少しはじめてみる

50代サラリーマンの読んだ本や購入したものの感想などを書いていきます

「ルポ誰が国語力を殺すのか」を読みました

著者の石井光太氏をamazonで検索すると、他にも貧困に関する著作などの重いテーマの著作がヒットしてきます。

最初は、結構軽い気持ちで、ネット上で勧めらているということで読み始めたのですが、何か読むのが辛くなるぐらいの重い内容がある一方で、目頭が熱くなるような感動を感じるところがあったりと感情のアップダウンを強いられる本でした。

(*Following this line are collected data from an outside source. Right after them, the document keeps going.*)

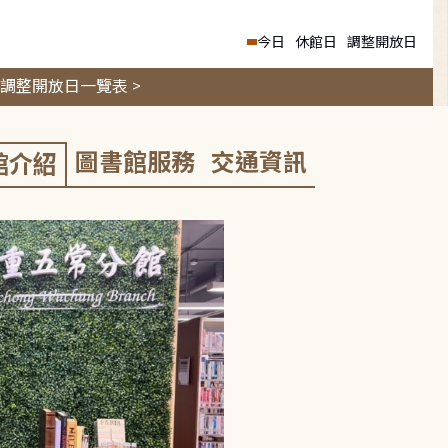
今日
休館日
調整開放日
調整開放日一覽表 >
圖書館服務
交通資訊
館介紹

そこそこ本は読んでいるのですが、ここまで目頭が熱くなるような本は久しぶりです。

この本では国語力としてますが、過去に新井紀子氏の「AI VS. 教科書の読めない子どもたち」を読んで、読解力のない子どもが思っている以上に多いという内容に対して衝撃を受けたのですが、なんというか本の中ではどちらかというと統計上の数値を元にして話が進んでいくので、理屈で理解するというものでした。

一方でこの本では、教育関係者へのアンケートは軽く出てくるのですが、メインは現場の関係者へのインタビューで、危機感というか問題意識が臨場感を伴って伝わってきました。

この本ではまた、国語力が他者とのコミュニケーションにいかに大切かが繰り返し述べられています。自分の気持ちを表す言葉が少ないことで、自分の気持ちをより細かなグラデーションを持って表現できなかったり、相手の言葉を正確に聞き取れなかったり、その意図するところが理解できないことで、喧嘩になってしまったりと問題につながりやすいというのは理解できました。

また、後半では、こうした国語力の強化を行なっている私立中学の話があります。なんというかその差に驚くとともに、鍛えられた国語力の力を示すような例として中学生の書いた文章の素晴らしさに、読んで思わず目がうるっとするようなところもありました。

一冊読み終わり、極端な例を出しているとは思いつつも、つくづく教育格差、家庭格差の凄まじさが分かりました。

自分は50代ですが、この歳になって恥ずかしながら国語力の不足を感じています。こうしてブログを書いたり、読書をしたりしつつわずかずつでも向上を目指したいと思います。